-- Start --

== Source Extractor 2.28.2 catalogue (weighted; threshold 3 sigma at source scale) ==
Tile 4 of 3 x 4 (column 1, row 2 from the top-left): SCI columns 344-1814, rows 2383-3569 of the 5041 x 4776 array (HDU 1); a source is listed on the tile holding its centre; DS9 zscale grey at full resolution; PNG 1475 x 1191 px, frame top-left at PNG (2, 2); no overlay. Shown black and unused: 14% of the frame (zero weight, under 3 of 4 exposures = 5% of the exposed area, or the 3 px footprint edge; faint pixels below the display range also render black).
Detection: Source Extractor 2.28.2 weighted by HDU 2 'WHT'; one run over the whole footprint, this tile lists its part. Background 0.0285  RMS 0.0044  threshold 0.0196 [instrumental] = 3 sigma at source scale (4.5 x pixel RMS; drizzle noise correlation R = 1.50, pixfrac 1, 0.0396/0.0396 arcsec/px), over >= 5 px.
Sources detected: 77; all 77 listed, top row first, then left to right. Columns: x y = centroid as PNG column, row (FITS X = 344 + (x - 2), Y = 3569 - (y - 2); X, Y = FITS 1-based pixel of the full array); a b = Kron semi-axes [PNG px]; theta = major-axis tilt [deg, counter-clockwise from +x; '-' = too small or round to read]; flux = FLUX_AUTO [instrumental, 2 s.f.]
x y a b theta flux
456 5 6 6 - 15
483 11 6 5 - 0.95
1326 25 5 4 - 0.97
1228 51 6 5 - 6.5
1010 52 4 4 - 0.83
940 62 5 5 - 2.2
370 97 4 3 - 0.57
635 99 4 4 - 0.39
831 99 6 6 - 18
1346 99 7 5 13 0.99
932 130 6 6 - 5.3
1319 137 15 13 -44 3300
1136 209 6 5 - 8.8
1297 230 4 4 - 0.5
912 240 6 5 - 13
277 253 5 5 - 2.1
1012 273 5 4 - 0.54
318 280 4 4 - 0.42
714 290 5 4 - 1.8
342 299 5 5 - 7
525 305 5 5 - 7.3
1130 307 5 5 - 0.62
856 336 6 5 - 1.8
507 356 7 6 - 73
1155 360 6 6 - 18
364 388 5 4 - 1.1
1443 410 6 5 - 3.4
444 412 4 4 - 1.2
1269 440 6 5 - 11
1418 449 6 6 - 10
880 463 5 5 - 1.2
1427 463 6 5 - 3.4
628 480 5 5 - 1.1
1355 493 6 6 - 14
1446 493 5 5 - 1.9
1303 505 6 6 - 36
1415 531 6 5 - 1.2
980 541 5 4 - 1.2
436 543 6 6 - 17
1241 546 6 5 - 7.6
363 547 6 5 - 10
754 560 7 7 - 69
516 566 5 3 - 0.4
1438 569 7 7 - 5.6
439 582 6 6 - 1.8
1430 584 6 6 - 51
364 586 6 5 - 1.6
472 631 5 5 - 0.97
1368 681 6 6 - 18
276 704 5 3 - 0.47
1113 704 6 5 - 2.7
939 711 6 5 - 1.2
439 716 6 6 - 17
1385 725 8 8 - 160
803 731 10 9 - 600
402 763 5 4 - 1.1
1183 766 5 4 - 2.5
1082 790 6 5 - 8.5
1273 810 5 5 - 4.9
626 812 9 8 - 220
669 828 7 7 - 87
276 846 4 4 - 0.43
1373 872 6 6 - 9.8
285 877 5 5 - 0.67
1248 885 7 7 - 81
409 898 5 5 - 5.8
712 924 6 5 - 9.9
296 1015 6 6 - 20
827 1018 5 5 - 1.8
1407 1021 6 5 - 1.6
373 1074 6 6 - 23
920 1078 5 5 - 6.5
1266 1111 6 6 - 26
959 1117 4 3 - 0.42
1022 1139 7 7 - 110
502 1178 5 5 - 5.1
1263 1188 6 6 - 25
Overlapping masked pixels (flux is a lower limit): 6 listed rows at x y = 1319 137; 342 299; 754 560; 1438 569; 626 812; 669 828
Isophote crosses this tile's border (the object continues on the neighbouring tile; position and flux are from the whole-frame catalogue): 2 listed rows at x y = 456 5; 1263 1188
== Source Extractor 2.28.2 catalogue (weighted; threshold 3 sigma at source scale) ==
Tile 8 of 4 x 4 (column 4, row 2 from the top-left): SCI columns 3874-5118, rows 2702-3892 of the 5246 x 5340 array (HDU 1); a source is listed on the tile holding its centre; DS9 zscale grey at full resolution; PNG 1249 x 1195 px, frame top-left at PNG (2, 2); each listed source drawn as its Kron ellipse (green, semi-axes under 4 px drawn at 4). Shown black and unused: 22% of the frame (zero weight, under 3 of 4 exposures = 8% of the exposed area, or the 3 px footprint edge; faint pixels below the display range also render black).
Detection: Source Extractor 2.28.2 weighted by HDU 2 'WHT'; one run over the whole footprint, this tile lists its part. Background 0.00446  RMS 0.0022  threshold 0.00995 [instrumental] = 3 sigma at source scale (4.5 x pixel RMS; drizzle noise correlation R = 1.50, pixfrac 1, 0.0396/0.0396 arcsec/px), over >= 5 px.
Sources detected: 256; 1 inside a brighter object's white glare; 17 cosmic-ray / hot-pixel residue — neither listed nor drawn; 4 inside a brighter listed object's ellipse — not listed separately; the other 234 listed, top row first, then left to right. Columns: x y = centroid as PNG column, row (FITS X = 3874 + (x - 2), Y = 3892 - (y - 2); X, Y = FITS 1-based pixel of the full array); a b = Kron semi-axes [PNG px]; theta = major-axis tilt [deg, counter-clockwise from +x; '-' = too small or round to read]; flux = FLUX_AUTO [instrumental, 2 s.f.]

-- End --

- [DESCRIPTION OF THE TASK]:
Convert every line of the material above into a numbered list, omitting any blank lines.

- [ANSWER]:
1. == Source Extractor 2.28.2 catalogue (weighted; threshold 3 sigma at source scale) ==
2. Tile 4 of 3 x 4 (column 1, row 2 from the top-left): SCI columns 344-1814, rows 2383-3569 of the 5041 x 4776 array (HDU 1); a source is listed on the tile holding its centre; DS9 zscale grey at full resolution; PNG 1475 x 1191 px, frame top-left at PNG (2, 2); no overlay. Shown black and unused: 14% of the frame (zero weight, under 3 of 4 exposures = 5% of the exposed area, or the 3 px footprint edge; faint pixels below the display range also render black).
3. Detection: Source Extractor 2.28.2 weighted by HDU 2 'WHT'; one run over the whole footprint, this tile lists its part. Background 0.0285  RMS 0.0044  threshold 0.0196 [instrumental] = 3 sigma at source scale (4.5 x pixel RMS; drizzle noise correlation R = 1.50, pixfrac 1, 0.0396/0.0396 arcsec/px), over >= 5 px.
4. Sources detected: 77; all 77 listed, top row first, then left to right. Columns: x y = centroid as PNG column, row (FITS X = 344 + (x - 2), Y = 3569 - (y - 2); X, Y = FITS 1-based pixel of the full array); a b = Kron semi-axes [PNG px]; theta = major-axis tilt [deg, counter-clockwise from +x; '-' = too small or round to read]; flux = FLUX_AUTO [instrumental, 2 s.f.]
5. x y a b theta flux
6. 456 5 6 6 - 15
7. 483 11 6 5 - 0.95
8. 1326 25 5 4 - 0.97
9. 1228 51 6 5 - 6.5
10. 1010 52 4 4 - 0.83
11. 940 62 5 5 - 2.2
12. 370 97 4 3 - 0.57
13. 635 99 4 4 - 0.39
14. 831 99 6 6 - 18
15. 1346 99 7 5 13 0.99
16. 932 130 6 6 - 5.3
17. 1319 137 15 13 -44 3300
18. 1136 209 6 5 - 8.8
19. 1297 230 4 4 - 0.5
20. 912 240 6 5 - 13
21. 277 253 5 5 - 2.1
22. 1012 273 5 4 - 0.54
23. 318 280 4 4 - 0.42
24. 714 290 5 4 - 1.8
25. 342 299 5 5 - 7
26. 525 305 5 5 - 7.3
27. 1130 307 5 5 - 0.62
28. 856 336 6 5 - 1.8
29. 507 356 7 6 - 73
30. 1155 360 6 6 - 18
31. 364 388 5 4 - 1.1
32. 1443 410 6 5 - 3.4
33. 444 412 4 4 - 1.2
34. 1269 440 6 5 - 11
35. 1418 449 6 6 - 10
36. 880 463 5 5 - 1.2
37. 1427 463 6 5 - 3.4
38. 628 480 5 5 - 1.1
39. 1355 493 6 6 - 14
40. 1446 493 5 5 - 1.9
41. 1303 505 6 6 - 36
42. 1415 531 6 5 - 1.2
43. 980 541 5 4 - 1.2
44. 436 543 6 6 - 17
45. 1241 546 6 5 - 7.6
46. 363 547 6 5 - 10
47. 754 560 7 7 - 69
48. 516 566 5 3 - 0.4
49. 1438 569 7 7 - 5.6
50. 439 582 6 6 - 1.8
51. 1430 584 6 6 - 51
52. 364 586 6 5 - 1.6
53. 472 631 5 5 - 0.97
54. 1368 681 6 6 - 18
55. 276 704 5 3 - 0.47
56. 1113 704 6 5 - 2.7
57. 939 711 6 5 - 1.2
58. 439 716 6 6 - 17
59. 1385 725 8 8 - 160
60. 803 731 10 9 - 600
61. 402 763 5 4 - 1.1
62. 1183 766 5 4 - 2.5
63. 1082 790 6 5 - 8.5
64. 1273 810 5 5 - 4.9
65. 626 812 9 8 - 220
66. 669 828 7 7 - 87
67. 276 846 4 4 - 0.43
68. 1373 872 6 6 - 9.8
69. 285 877 5 5 - 0.67
70. 1248 885 7 7 - 81
71. 409 898 5 5 - 5.8
72. 712 924 6 5 - 9.9
73. 296 1015 6 6 - 20
74. 827 1018 5 5 - 1.8
75. 1407 1021 6 5 - 1.6
76. 373 1074 6 6 - 23
77. 920 1078 5 5 - 6.5
78. 1266 1111 6 6 - 26
79. 959 1117 4 3 - 0.42
80. 1022 1139 7 7 - 110
81. 502 1178 5 5 - 5.1
82. 1263 1188 6 6 - 25
83. Overlapping masked pixels (flux is a lower limit): 6 listed rows at x y = 1319 137; 342 299; 754 560; 1438 569; 626 812; 669 828
84. Isophote crosses this tile's border (the object continues on the neighbouring tile; position and flux are from the whole-frame catalogue): 2 listed rows at x y = 456 5; 1263 1188
85. == Source Extractor 2.28.2 catalogue (weighted; threshold 3 sigma at source scale) ==
86. Tile 8 of 4 x 4 (column 4, row 2 from the top-left): SCI columns 3874-5118, rows 2702-3892 of the 5246 x 5340 array (HDU 1); a source is listed on the tile holding its centre; DS9 zscale grey at full resolution; PNG 1249 x 1195 px, frame top-left at PNG (2, 2); each listed source drawn as its Kron ellipse (green, semi-axes under 4 px drawn at 4). Shown black and unused: 22% of the frame (zero weight, under 3 of 4 exposures = 8% of the exposed area, or the 3 px footprint edge; faint pixels below the display range also render black).
87. Detection: Source Extractor 2.28.2 weighted by HDU 2 'WHT'; one run over the whole footprint, this tile lists its part. Background 0.00446  RMS 0.0022  threshold 0.00995 [instrumental] = 3 sigma at source scale (4.5 x pixel RMS; drizzle noise correlation R = 1.50, pixfrac 1, 0.0396/0.0396 arcsec/px), over >= 5 px.
88. Sources detected: 256; 1 inside a brighter object's white glare; 17 cosmic-ray / hot-pixel residue — neither listed nor drawn; 4 inside a brighter listed object's ellipse — not listed separately; the other 234 listed, top row first, then left to right. Columns: x y = centroid as PNG column, row (FITS X = 3874 + (x - 2), Y = 3892 - (y - 2); X, Y = FITS 1-based pixel of the full array); a b = Kron semi-axes [PNG px]; theta = major-axis tilt [deg, counter-clockwise from +x; '-' = too small or round to read]; flux = FLUX_AUTO [instrumental, 2 s.f.]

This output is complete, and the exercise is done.